No final da sessão, o advogado de
Marcos Valério, Marcelo Leonardo, pediu a prorrogação do prazo de defesa
de seu cliente para duas horas, enquanto todos os demais réus terão
direito a apenas uma. “Na sua sustentação oral, o procurador-geral citou
o nome dele 197 vezes”, justificou. O pedido foi negado de pronto pelo
presidente do STF, ministro Ayres Britto.
Carros-fortes
Gurgel destacou também a recorrente
utilização de carros-fortes para transportas grandes volumes de
dinheiro. “Apesar das grandes somas, os envolvidos preferiram não fazer
uso do sistema bancário nacional, reconhecidamente seguro e célere,
justamente para não deixar rastro da operação. Se fossem apenas acordos
entre partidos, não teriam driblado o sistema financeiro”, argumentou.
Base aliada
Segundo Gurgel, a compra de votos de
parlamentares podem ser comprovadas por repasses ocorridos nos dias que
circundavam grandes votações ocorridas no Legislativo entre 2003 e 2004.
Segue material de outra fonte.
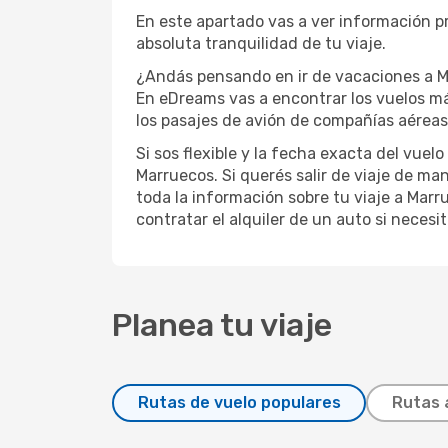
En este apartado vas a ver información p
absoluta tranquilidad de tu viaje.
¿Andás pensando en ir de vacaciones a Ma
En eDreams vas a encontrar los vuelos má
los pasajes de avión de compañías aéreas 
Si sos flexible y la fecha exacta del vue
Marruecos. Si querés salir de viaje de ma
toda la información sobre tu viaje a Marr
contratar el alquiler de un auto si neces
Planea tu viaje
Rutas de vuelo populares
Rutas 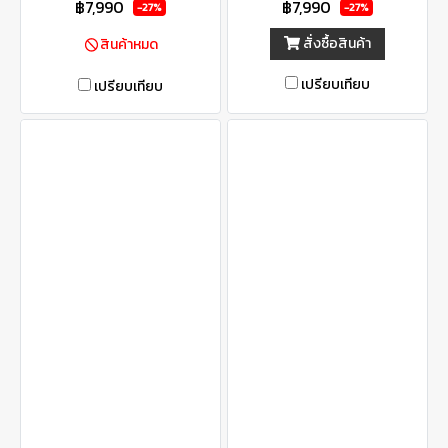
฿7,990
฿7,990
-27%
-27%
สั่งซื้อสินค้า
สินค้าหมด
เปรียบเทียบ
เปรียบเทียบ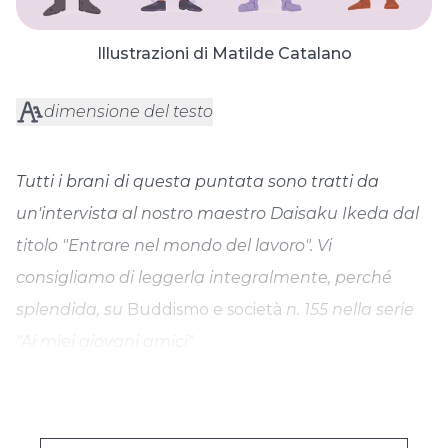
Illustrazioni di Matilde Catalano
dimensione del testo
Tutti i brani
di questa puntata sono tratti da
un'intervista al nostro maestro Daisaku Ikeda dal
titolo "Entrare nel mondo del lavoro". Vi
consigliamo di leggerla integralmente, perché
splendida, su
Buddismo e società
n. 155 nella serie
"Ai miei giovani amici"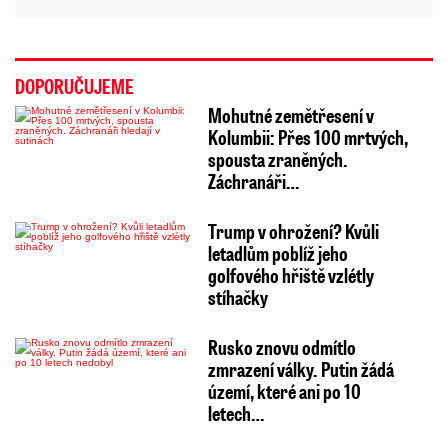
DOPORUČUJEME
Mohutné zemětřesení v
Kolumbii: Přes 100 mrtvých,
spousta zraněných.
Záchranáři…
Trump v ohrožení? Kvůli
letadlům poblíž jeho
golfového hřiště vzlétly
stíhačky
Rusko znovu odmítlo
zmrazení války. Putin žádá
území, které ani po 10
letech…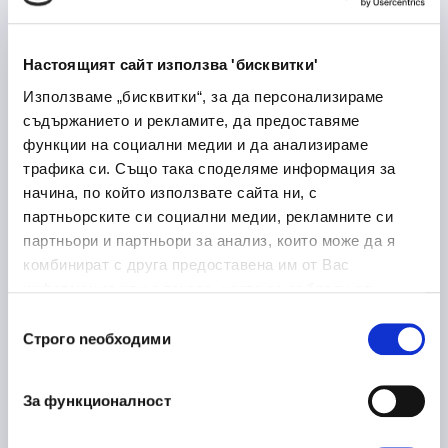
Лекарствени продукти
Медицина и здравеопазване
Настоящият сайт използва 'бисквитки'
Дупница
Използваме „бисквитки“, за да персонализираме
съдържанието и рекламите, да предоставяме
функции на социални медии и да анализираме
трафика си. Също така споделяме информация за
Laboratory Logistics
30/06/2026
начина, по който използвате сайта ни, с
Associate
партньорските си социални медии, рекламните си
партньори и партньори за анализ, които може да я
Медицина и здравеопазване
комбинират с друга предоставена им от Вас
София
на място
информация или с такава, която са събрали от
ползването от Ваша страна на услугите им.
Избор
Строго nеобходими
на
съгласие
Ръководител направление
16/06/2026
металообработка
За функционалност
Производство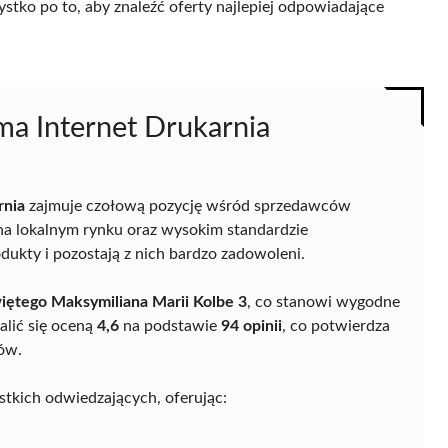
ystko po to, aby znaleźć oferty najlepiej odpowiadające
ama Internet Drukarnia
rnia
zajmuje czołową pozycję wśród sprzedawców
i na lokalnym rynku oraz wysokim standardzie
odukty i pozostają z nich bardzo zadowoleni.
iętego Maksymiliana Marii Kolbe 3
, co stanowi wygodne
lić się oceną
4,6
na podstawie
94 opinii
, co potwierdza
tów.
stkich odwiedzających, oferując: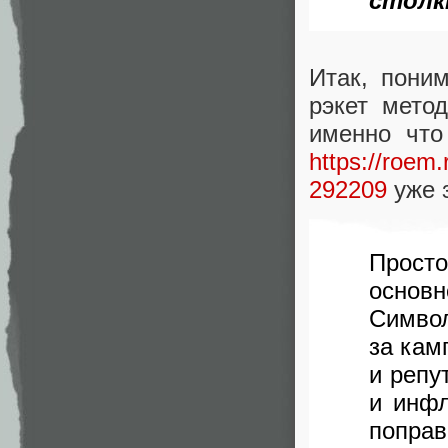
столк
Итак, пони
рэкет мето
именно чт
https://roem
292209
уже 
Просто
основ
Символ
за кам
и репу
и инфл
поправ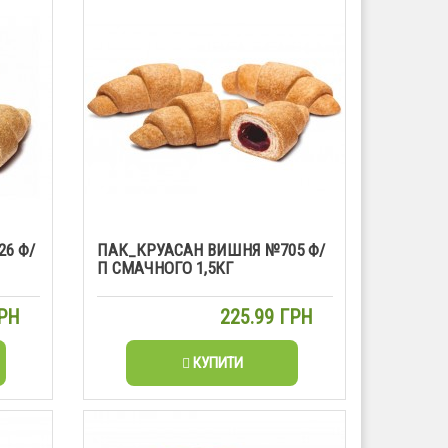
6 Ф/
ПАК_КРУАСАН ВИШНЯ №705 Ф/
П СМАЧНОГО 1,5КГ
ГРН
225.99 ГРН
КУПИТИ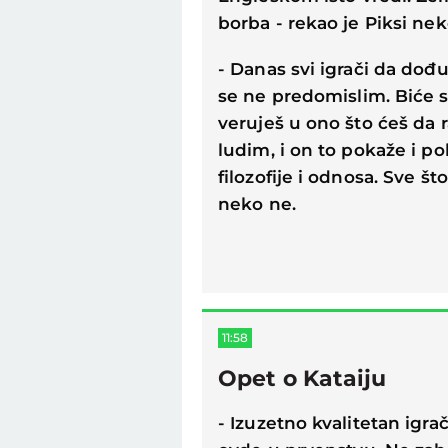
borba - rekao je Piksi ne
- Danas svi igrači da dođu
se ne predomislim. Biće s
veruješ u ono što ćeš da r
ludim, i on to pokaže i p
filozofije i odnosa. Sve š
neko ne.
11:58
Opet o Kataiju
- Izuzetno kvalitetan igra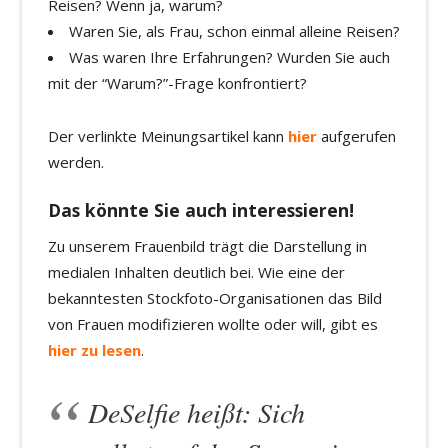
Reisen? Wenn ja, warum?
Waren Sie, als Frau, schon einmal alleine Reisen?
Was waren Ihre Erfahrungen? Wurden Sie auch
mit der “Warum?”-Frage konfrontiert?
Der verlinkte Meinungsartikel kann
hier
aufgerufen
werden.
Das könnte Sie auch interessieren!
Zu unserem Frauenbild trägt die Darstellung in
medialen Inhalten deutlich bei. Wie eine der
bekanntesten Stockfoto-Organisationen das Bild
von Frauen modifizieren wollte oder will, gibt es
hier zu lesen
.
DeSelfie heißt: Sich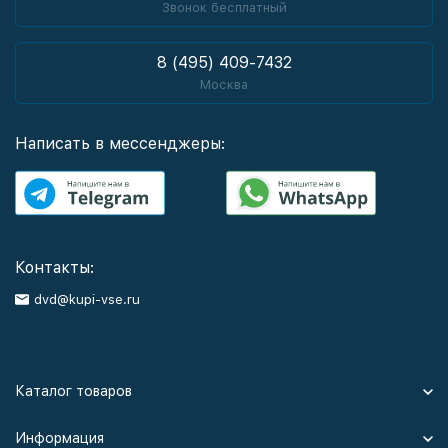
Звонок бесплатный
8 (495) 409-7432
Москва
Написать в мессенджеры:
Контакты:
dvd@kupi-vse.ru
Каталог товаров
Информация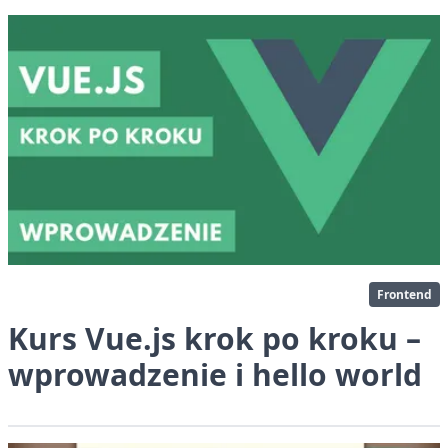
Frontend
Kurs Vue.js krok po kroku –
wprowadzenie i hello world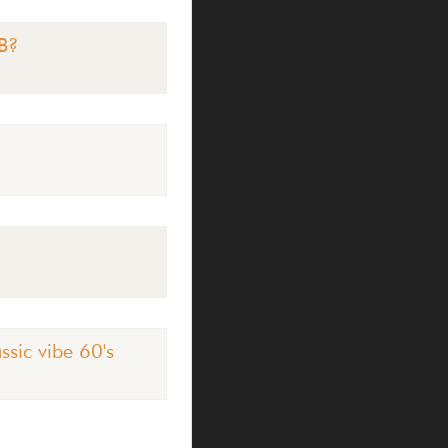
JB?
ssic vibe 60's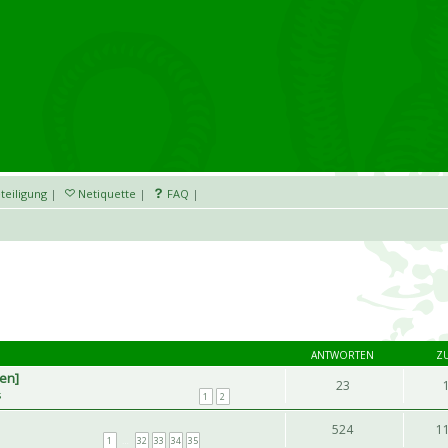
teiligung
|
Netiquette
|
FAQ
|
ANTWORTEN
Z
hen]
23
s
1
2
524
1
1
…
32
33
34
35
No caso da reforma tributária, votada no dia 24 de setembro de 2003, em
17 de setembro de 2003, dez dias antes, o ex-assessor do PP, João
Cláudio Genú, sacou R$ 300 mil das contas administradas pelo
publicitário Marcos Valério. No dia da votação, Genú sacou R$ 300 mil e,
14 dias depois da votação, outros R$ 100 mil. Gurgel ainda afirmou que
há repasses volumosos nas proximidades das votações da reforma da
previdência, da Lei de Falências, entre outras.
Pela denúncia, os parlamentares do
Partido Progressista (PP) receberam de Jose Dirceu R$ 2.905 milhões para
votar as matérias de interesse do PT. São eles Pedro Correia, Pedro
Henry e José Jatene (falecido). João Cláudio Genu era o homem de
confiança deles que recebia o dinheiro a pedido da direção do partido.
Os parlamentares do PTB teriam
abocanhado um total de R$ 4 milhões. Entre eles está o ex-deputado
Roberto Jefferson, que denunciou o esquema, ainda em 2005. Segundo a
denúncia, o PTB decidiu apoiar o PT mediante uma contribuição financeira
de R$ 20 milhões, mas somente a quinta parte foi paga, em dois repasses
entregue na sede do partido, em espécie, por Valério.
Dois deputados do PMDB também foram
acusados de integrar o esquema. José Borba e Anderson Adauto que, só em
2003, teriam recebido R$ 200 mil do esquema.